Dunque si poteva fare, si poteva scongiurare il licenziamento dei lavoratori e degli artisti dell’Opera di Roma. Si poteva fare da questa estate, ma evidentemente il sovrintendente Fuortes e il sindaco di Roma, Marino, volevano giocare a fare “i moderni”. Andiamo con ordine.
I sindacati annunciano che nella notte tra il 17 e il 18 novembre è stato raggiunto un accordo molto positivo che scongiura il ricorso al licenziamento dei lavoratori e degli artisti del Teatro dell’Opera di Roma. Silvano Conti, coordinatore nazionale Cgil per la Cultura e lo Spettacolo è davvero raggiante per il risultato raggiunto: “credo che i lavoratori abbiano dimostrato per l’ennesima volta di essere responsabili. Gli orchestrali si sono autodecurtati gli stipendi in media di 200 euro netti al mese e l’accordo prevede risparmi per oltre 3 milioni, che saranno soprattutto a carico dei dipendenti. Ora ci auguriamo che il ministro scelga dei manager competenti per la gestione del teatro”. L’accordo è stato siglato da tutte le organizzazioni sindacali e dal direttore del personale del teatro dell’Opera.
In mattinata giunge il comunicato del sindaco Marino, che è davvero una perla di equilibrismo e di inutile tatticismo, per negare una sconfitta che è innanzitutto culturale. Era stato il sindaco Marino, nel corso della conferenza stampa in cui annunciava perentoriamente il licenziamento e il ricorso alla cosiddetta “esternalizzazione” come una conquista della “nuova sinistra”. Allora, era il 2 ottobre scorso, l’ineffabile sindaco aveva tuonato: “Questo è l’unico percorso che può portare a una vera rinascita dell’Opera. Quindi il cda ha approvato esternalizzazione di orchestra e coro del Teatro dell’Opera votando la procedura di licenziamento collettivo”. Prontamente sostenuto dal ministro alla Cultura Franceschini, per il quale licenziamento ed esternalizzazione erano “passaggi dolorosi ma necessari per salvare l’Opera di Roma”. Insomma, il sindaco, il ministro e il sovrintendente, lo scorso 2 ottobre facevano la voce grossa, e sostenevano che è di sinistra licenziare ed esternalizzare. Oggi, ad accordo raggiunto, grazie alla mediazione dei sindacati e alla volontà dei lavoratori, leggiamo comunicati del sindaco in cui si dice che: “La posizione di fermezza e l’aver messo sul tavolo anche la scelta più difficile, quella dell’esternalizzazione, evidentemente ha costretto tutti a riflettere sulle proprie posizioni. Il risultato raggiunto permette di guardare al futuro evitando l’esternalizzazione. Ora tutti, dal Cda all’orchestra e tutti i dipendenti devono lavorare perché l’Opera di Roma possa guardare a traguardi e successi sempre più grandi, anche al di là dei confini italiani. Per questo risultato ringrazio il sovrintendente Carlo Fuortes, le organizzazioni sindacali e l’assessore Marinelli che hanno lavorato con la massima apertura per il suo raggiungimento. E spero che questo possa convincere anche il Maestro Muti, che resta in ogni caso direttore onorario a vita, col tempo, a rivedere le sue decisioni”.

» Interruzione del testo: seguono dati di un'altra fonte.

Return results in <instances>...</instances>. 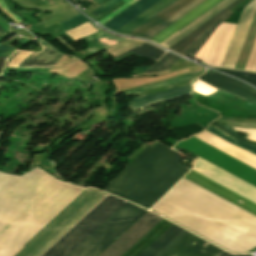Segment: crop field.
<instances>
[{"mask_svg": "<svg viewBox=\"0 0 256 256\" xmlns=\"http://www.w3.org/2000/svg\"><path fill=\"white\" fill-rule=\"evenodd\" d=\"M205 0H194L193 2H191L190 4H188L186 7H184L183 9H181L179 12H177L176 14H174L172 17H170L169 19H167L165 22H163L162 24H160L158 27H156L155 29H153L151 32H149L148 34H146L144 37L148 38V39H152L154 38L156 35H158L159 33H161L162 31H164L166 28H168L169 26H171L173 23H175L176 21H178L180 18H182L183 16H185L187 13H189L190 11H192L194 8H196L197 6H199L201 3H203Z\"/></svg>", "mask_w": 256, "mask_h": 256, "instance_id": "crop-field-19", "label": "crop field"}, {"mask_svg": "<svg viewBox=\"0 0 256 256\" xmlns=\"http://www.w3.org/2000/svg\"><path fill=\"white\" fill-rule=\"evenodd\" d=\"M219 1H221V0H207L206 2L201 4L199 7H197L195 10L190 12L188 15L183 17L181 20L176 22L174 25H172L168 29L166 28L167 30H165L161 34L159 33L160 35H158V36L156 35L157 37H155L154 39L152 38L153 39L152 41H154L158 44L162 43L164 40H166L171 35H173L177 31H179L181 28L186 26L188 23L193 21L195 18H197L198 16L203 14L205 11L210 9L212 6L217 4Z\"/></svg>", "mask_w": 256, "mask_h": 256, "instance_id": "crop-field-10", "label": "crop field"}, {"mask_svg": "<svg viewBox=\"0 0 256 256\" xmlns=\"http://www.w3.org/2000/svg\"><path fill=\"white\" fill-rule=\"evenodd\" d=\"M220 256H233V255L224 251ZM241 256H250V255H241Z\"/></svg>", "mask_w": 256, "mask_h": 256, "instance_id": "crop-field-33", "label": "crop field"}, {"mask_svg": "<svg viewBox=\"0 0 256 256\" xmlns=\"http://www.w3.org/2000/svg\"><path fill=\"white\" fill-rule=\"evenodd\" d=\"M192 0H176L171 5L163 9L161 12L156 14L154 17L149 19L147 22L139 26L137 29L132 31L130 35H138V36H144L146 33L151 31L153 28L158 26L160 23H162L164 20L169 18L171 15L176 13L178 10L183 8L185 5L190 3Z\"/></svg>", "mask_w": 256, "mask_h": 256, "instance_id": "crop-field-9", "label": "crop field"}, {"mask_svg": "<svg viewBox=\"0 0 256 256\" xmlns=\"http://www.w3.org/2000/svg\"><path fill=\"white\" fill-rule=\"evenodd\" d=\"M131 51L136 55H140V56H143V57H146L149 59H153V60H158L164 53L163 51H161L153 46L143 43V44H141V45H139V46L115 57V58L117 59Z\"/></svg>", "mask_w": 256, "mask_h": 256, "instance_id": "crop-field-23", "label": "crop field"}, {"mask_svg": "<svg viewBox=\"0 0 256 256\" xmlns=\"http://www.w3.org/2000/svg\"><path fill=\"white\" fill-rule=\"evenodd\" d=\"M107 193L88 189L14 256H41ZM125 201L108 194L42 256H66Z\"/></svg>", "mask_w": 256, "mask_h": 256, "instance_id": "crop-field-1", "label": "crop field"}, {"mask_svg": "<svg viewBox=\"0 0 256 256\" xmlns=\"http://www.w3.org/2000/svg\"><path fill=\"white\" fill-rule=\"evenodd\" d=\"M56 38L63 43L65 46H67L68 48L72 49L74 52H76L71 46H69L62 38H60L59 36H56Z\"/></svg>", "mask_w": 256, "mask_h": 256, "instance_id": "crop-field-32", "label": "crop field"}, {"mask_svg": "<svg viewBox=\"0 0 256 256\" xmlns=\"http://www.w3.org/2000/svg\"><path fill=\"white\" fill-rule=\"evenodd\" d=\"M185 178L256 215V204L205 178L204 176L191 170Z\"/></svg>", "mask_w": 256, "mask_h": 256, "instance_id": "crop-field-6", "label": "crop field"}, {"mask_svg": "<svg viewBox=\"0 0 256 256\" xmlns=\"http://www.w3.org/2000/svg\"><path fill=\"white\" fill-rule=\"evenodd\" d=\"M210 125H212V126L218 128V129H220V130H222V131L228 133L229 135H231V136H233V137H235V138H237V139H239V140H241V141H243V142H245V143L256 145L255 142H250V141H248V140H246V139H244V138L238 136L237 134H235V133H233V132H231V131L225 129L224 127H222V126H220V125H218V124H216V123H214V122H212Z\"/></svg>", "mask_w": 256, "mask_h": 256, "instance_id": "crop-field-29", "label": "crop field"}, {"mask_svg": "<svg viewBox=\"0 0 256 256\" xmlns=\"http://www.w3.org/2000/svg\"><path fill=\"white\" fill-rule=\"evenodd\" d=\"M88 22H90V21H88ZM90 23H91V25H92L94 28L98 29L97 27L94 26V23H92V22H90ZM98 30H100V29H98Z\"/></svg>", "mask_w": 256, "mask_h": 256, "instance_id": "crop-field-36", "label": "crop field"}, {"mask_svg": "<svg viewBox=\"0 0 256 256\" xmlns=\"http://www.w3.org/2000/svg\"><path fill=\"white\" fill-rule=\"evenodd\" d=\"M162 219L147 211L98 256H122Z\"/></svg>", "mask_w": 256, "mask_h": 256, "instance_id": "crop-field-4", "label": "crop field"}, {"mask_svg": "<svg viewBox=\"0 0 256 256\" xmlns=\"http://www.w3.org/2000/svg\"><path fill=\"white\" fill-rule=\"evenodd\" d=\"M105 34L104 32L100 31L98 33L93 34L92 36L86 38V41L89 45V47L85 48V50L92 56L102 50H104L103 46L98 42V40L95 38L96 36L100 35V34ZM109 37L112 38H116V39H120V40H124L123 38H118V37H114L108 34H105Z\"/></svg>", "mask_w": 256, "mask_h": 256, "instance_id": "crop-field-26", "label": "crop field"}, {"mask_svg": "<svg viewBox=\"0 0 256 256\" xmlns=\"http://www.w3.org/2000/svg\"><path fill=\"white\" fill-rule=\"evenodd\" d=\"M184 157L159 143L148 147L105 190L148 208L188 170L177 166Z\"/></svg>", "mask_w": 256, "mask_h": 256, "instance_id": "crop-field-2", "label": "crop field"}, {"mask_svg": "<svg viewBox=\"0 0 256 256\" xmlns=\"http://www.w3.org/2000/svg\"><path fill=\"white\" fill-rule=\"evenodd\" d=\"M256 12V0H253L244 9L239 24L237 26L236 32L230 44L229 50L225 57L222 66L233 68L238 57L239 51L243 44L244 38L248 31L249 25L251 23L252 17Z\"/></svg>", "mask_w": 256, "mask_h": 256, "instance_id": "crop-field-7", "label": "crop field"}, {"mask_svg": "<svg viewBox=\"0 0 256 256\" xmlns=\"http://www.w3.org/2000/svg\"><path fill=\"white\" fill-rule=\"evenodd\" d=\"M183 230L184 229L173 224L139 256H155Z\"/></svg>", "mask_w": 256, "mask_h": 256, "instance_id": "crop-field-16", "label": "crop field"}, {"mask_svg": "<svg viewBox=\"0 0 256 256\" xmlns=\"http://www.w3.org/2000/svg\"><path fill=\"white\" fill-rule=\"evenodd\" d=\"M4 35L3 30L0 28V36Z\"/></svg>", "mask_w": 256, "mask_h": 256, "instance_id": "crop-field-35", "label": "crop field"}, {"mask_svg": "<svg viewBox=\"0 0 256 256\" xmlns=\"http://www.w3.org/2000/svg\"><path fill=\"white\" fill-rule=\"evenodd\" d=\"M221 91L256 103V90L225 75L209 70L199 78Z\"/></svg>", "mask_w": 256, "mask_h": 256, "instance_id": "crop-field-5", "label": "crop field"}, {"mask_svg": "<svg viewBox=\"0 0 256 256\" xmlns=\"http://www.w3.org/2000/svg\"><path fill=\"white\" fill-rule=\"evenodd\" d=\"M172 223L162 220L148 234H146L136 245H134L123 256H138L145 248H147L156 238H158Z\"/></svg>", "mask_w": 256, "mask_h": 256, "instance_id": "crop-field-14", "label": "crop field"}, {"mask_svg": "<svg viewBox=\"0 0 256 256\" xmlns=\"http://www.w3.org/2000/svg\"><path fill=\"white\" fill-rule=\"evenodd\" d=\"M217 70H220L222 72H225V73H228L235 77H238V78L245 80V81L256 86V75L255 74H249V73L238 72V71H230V70H222V69H217Z\"/></svg>", "mask_w": 256, "mask_h": 256, "instance_id": "crop-field-28", "label": "crop field"}, {"mask_svg": "<svg viewBox=\"0 0 256 256\" xmlns=\"http://www.w3.org/2000/svg\"><path fill=\"white\" fill-rule=\"evenodd\" d=\"M191 93V87L188 86L171 90H165L149 95L145 94L141 97L131 100L128 104V108L137 112L147 106L169 101Z\"/></svg>", "mask_w": 256, "mask_h": 256, "instance_id": "crop-field-8", "label": "crop field"}, {"mask_svg": "<svg viewBox=\"0 0 256 256\" xmlns=\"http://www.w3.org/2000/svg\"><path fill=\"white\" fill-rule=\"evenodd\" d=\"M232 12H227L225 15L220 17L214 23H212L203 33H201L188 47H186L181 54H185L193 57L198 49L203 45L211 33L216 29V27L223 22ZM200 50V49H199ZM196 55V54H195Z\"/></svg>", "mask_w": 256, "mask_h": 256, "instance_id": "crop-field-18", "label": "crop field"}, {"mask_svg": "<svg viewBox=\"0 0 256 256\" xmlns=\"http://www.w3.org/2000/svg\"><path fill=\"white\" fill-rule=\"evenodd\" d=\"M178 60H179V58H177L169 53H165L162 56V58L153 67L148 69L144 74L167 70Z\"/></svg>", "mask_w": 256, "mask_h": 256, "instance_id": "crop-field-25", "label": "crop field"}, {"mask_svg": "<svg viewBox=\"0 0 256 256\" xmlns=\"http://www.w3.org/2000/svg\"><path fill=\"white\" fill-rule=\"evenodd\" d=\"M242 0H237L230 6H228L226 9L221 11L219 14L214 16L212 19L204 23L202 26L197 28L195 31L190 33L188 36L180 40L178 43L173 45L170 49L175 50L177 52H181L187 45H189L203 30H205L212 22H214L216 19H218L220 16H222L224 13H226L228 10H230L232 7H234L236 4H238ZM203 33V32H202Z\"/></svg>", "mask_w": 256, "mask_h": 256, "instance_id": "crop-field-21", "label": "crop field"}, {"mask_svg": "<svg viewBox=\"0 0 256 256\" xmlns=\"http://www.w3.org/2000/svg\"><path fill=\"white\" fill-rule=\"evenodd\" d=\"M122 0H109L108 2H106L103 6H101L99 9L97 8H88L86 11H84L85 13H87L91 18H93L94 20L99 17L100 15H102L103 13H105L106 11H108L110 8H112L113 6H115L117 3H119ZM97 9V10H96ZM96 10V11H94ZM94 11V12H93ZM93 12V13H91ZM94 15L95 17H93L92 15Z\"/></svg>", "mask_w": 256, "mask_h": 256, "instance_id": "crop-field-27", "label": "crop field"}, {"mask_svg": "<svg viewBox=\"0 0 256 256\" xmlns=\"http://www.w3.org/2000/svg\"><path fill=\"white\" fill-rule=\"evenodd\" d=\"M91 6L94 7V6H98V5H96L95 3H93Z\"/></svg>", "mask_w": 256, "mask_h": 256, "instance_id": "crop-field-37", "label": "crop field"}, {"mask_svg": "<svg viewBox=\"0 0 256 256\" xmlns=\"http://www.w3.org/2000/svg\"><path fill=\"white\" fill-rule=\"evenodd\" d=\"M172 1L174 0H162L161 2H159L157 5H155L154 7H152L150 10H148L147 12H145L143 15H141L140 17H138L137 19H135L133 22H131L130 24H128L126 27H124L123 29H121L118 33H122V34H127L129 33L131 30H133L134 28H136L138 25H140L141 23H143L144 21H146L148 18H150L151 16H153L155 13H157L158 11H160L162 8H164L165 6H167L168 4H170Z\"/></svg>", "mask_w": 256, "mask_h": 256, "instance_id": "crop-field-22", "label": "crop field"}, {"mask_svg": "<svg viewBox=\"0 0 256 256\" xmlns=\"http://www.w3.org/2000/svg\"><path fill=\"white\" fill-rule=\"evenodd\" d=\"M235 0H223L222 2H220L219 4H217L215 7H213L212 9H210L208 12H206L205 14H203L202 16H200L198 19H196L195 21H193L191 24H189L188 26H186L184 29H182L181 31H179L177 34H175L174 36H172L170 39H168L167 41H165L162 45L166 46V47H171L173 44H175L176 42H178L180 39H182L183 37H185L186 35H188L190 32H192L193 30H195L197 27H199L200 25H202L204 22H206L207 20H209L211 17H213L214 15H216L217 13H219L221 10H223L224 8H226L228 5H230L231 3H233Z\"/></svg>", "mask_w": 256, "mask_h": 256, "instance_id": "crop-field-11", "label": "crop field"}, {"mask_svg": "<svg viewBox=\"0 0 256 256\" xmlns=\"http://www.w3.org/2000/svg\"><path fill=\"white\" fill-rule=\"evenodd\" d=\"M148 68H144V67H137L134 68L132 74H143Z\"/></svg>", "mask_w": 256, "mask_h": 256, "instance_id": "crop-field-31", "label": "crop field"}, {"mask_svg": "<svg viewBox=\"0 0 256 256\" xmlns=\"http://www.w3.org/2000/svg\"><path fill=\"white\" fill-rule=\"evenodd\" d=\"M197 238L198 237L184 230L156 256H178Z\"/></svg>", "mask_w": 256, "mask_h": 256, "instance_id": "crop-field-15", "label": "crop field"}, {"mask_svg": "<svg viewBox=\"0 0 256 256\" xmlns=\"http://www.w3.org/2000/svg\"><path fill=\"white\" fill-rule=\"evenodd\" d=\"M144 212L126 202L68 256H96Z\"/></svg>", "mask_w": 256, "mask_h": 256, "instance_id": "crop-field-3", "label": "crop field"}, {"mask_svg": "<svg viewBox=\"0 0 256 256\" xmlns=\"http://www.w3.org/2000/svg\"><path fill=\"white\" fill-rule=\"evenodd\" d=\"M92 1H94V2H96V3H98V4H101V3L104 2L105 0H92Z\"/></svg>", "mask_w": 256, "mask_h": 256, "instance_id": "crop-field-34", "label": "crop field"}, {"mask_svg": "<svg viewBox=\"0 0 256 256\" xmlns=\"http://www.w3.org/2000/svg\"><path fill=\"white\" fill-rule=\"evenodd\" d=\"M16 49L8 46H0V57L10 56Z\"/></svg>", "mask_w": 256, "mask_h": 256, "instance_id": "crop-field-30", "label": "crop field"}, {"mask_svg": "<svg viewBox=\"0 0 256 256\" xmlns=\"http://www.w3.org/2000/svg\"><path fill=\"white\" fill-rule=\"evenodd\" d=\"M1 136H2V133H0V138H1Z\"/></svg>", "mask_w": 256, "mask_h": 256, "instance_id": "crop-field-38", "label": "crop field"}, {"mask_svg": "<svg viewBox=\"0 0 256 256\" xmlns=\"http://www.w3.org/2000/svg\"><path fill=\"white\" fill-rule=\"evenodd\" d=\"M203 72L204 71L195 72V73H191V74L179 77V78H174V79H170V80L160 82V83H157V84H154V85H150V86H147V87L131 90V91L126 92L125 95L130 96V95H133V94L137 93L139 96H141L145 93L154 91V90L159 89V88L169 87V86H173V85H177V84H181V83H184V82L191 81V80L197 78L198 76H200L201 74H203Z\"/></svg>", "mask_w": 256, "mask_h": 256, "instance_id": "crop-field-17", "label": "crop field"}, {"mask_svg": "<svg viewBox=\"0 0 256 256\" xmlns=\"http://www.w3.org/2000/svg\"><path fill=\"white\" fill-rule=\"evenodd\" d=\"M193 244L180 256H217L223 251L200 238Z\"/></svg>", "mask_w": 256, "mask_h": 256, "instance_id": "crop-field-20", "label": "crop field"}, {"mask_svg": "<svg viewBox=\"0 0 256 256\" xmlns=\"http://www.w3.org/2000/svg\"><path fill=\"white\" fill-rule=\"evenodd\" d=\"M158 0H139L134 5L107 22L104 26L116 31ZM160 1V0H159ZM156 4V3H155ZM153 6V5H152ZM146 11V10H145ZM143 13V12H142ZM139 16V15H138ZM136 18V17H135ZM132 21V20H131Z\"/></svg>", "mask_w": 256, "mask_h": 256, "instance_id": "crop-field-13", "label": "crop field"}, {"mask_svg": "<svg viewBox=\"0 0 256 256\" xmlns=\"http://www.w3.org/2000/svg\"><path fill=\"white\" fill-rule=\"evenodd\" d=\"M207 131H209V132H211V133H213V134H215V135H217V136H219V137H221V138H223V139H225V140H227V141H229V142H231V143H233V144H235V145H237V146H239V147H241V148H243V149H245V150H247V151L256 155V146L245 144V143L227 135L226 133H224V132H222V131H220V130L212 127V126H209Z\"/></svg>", "mask_w": 256, "mask_h": 256, "instance_id": "crop-field-24", "label": "crop field"}, {"mask_svg": "<svg viewBox=\"0 0 256 256\" xmlns=\"http://www.w3.org/2000/svg\"><path fill=\"white\" fill-rule=\"evenodd\" d=\"M37 41L47 48L38 54L31 53L21 67H52L63 56L40 39Z\"/></svg>", "mask_w": 256, "mask_h": 256, "instance_id": "crop-field-12", "label": "crop field"}]
</instances>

Insomma, secondo questa logica, se va in porto il licenziamento, siamo la vera nuova sinistra del “merito”, se si scongiurano i licenziamenti è per effetto della “posizione di fermezza”. C’è qualcosa che non va in questo ragionamento. C’è qualcosa che non va nella cultura politica della cosiddetta “nuova sinistra”, offuscata da una confusione ideologica evidente. Fatto è che i sindacati, “i trogloditi”, portano a casa un risultato importantissimo per la vita di centinaia di famiglie, e salvano contemporaneamente, aderendo ad un contratto di solidarietà, lo storico Teatro dell’Opera. Si poteva fare già in estate, e poi a ottobre. Si è preferito gonfiare il petto e usare il pugno di ferro dell’ideologia “modernista”, che sacrifica il lavoro in nome di un presunto “merito”. Il caso del successo sindacale e del movimento dei lavoratori del Teatro dell’Opera dimostra, una volta ancora, che quando si vuole, la mediazione politica è necessaria in un sistema democratico aperto, che considera il lavoro come un valore e le risorse pubbliche come strategiche, anche nell’economia generale di una metropoli o di un intero Paese.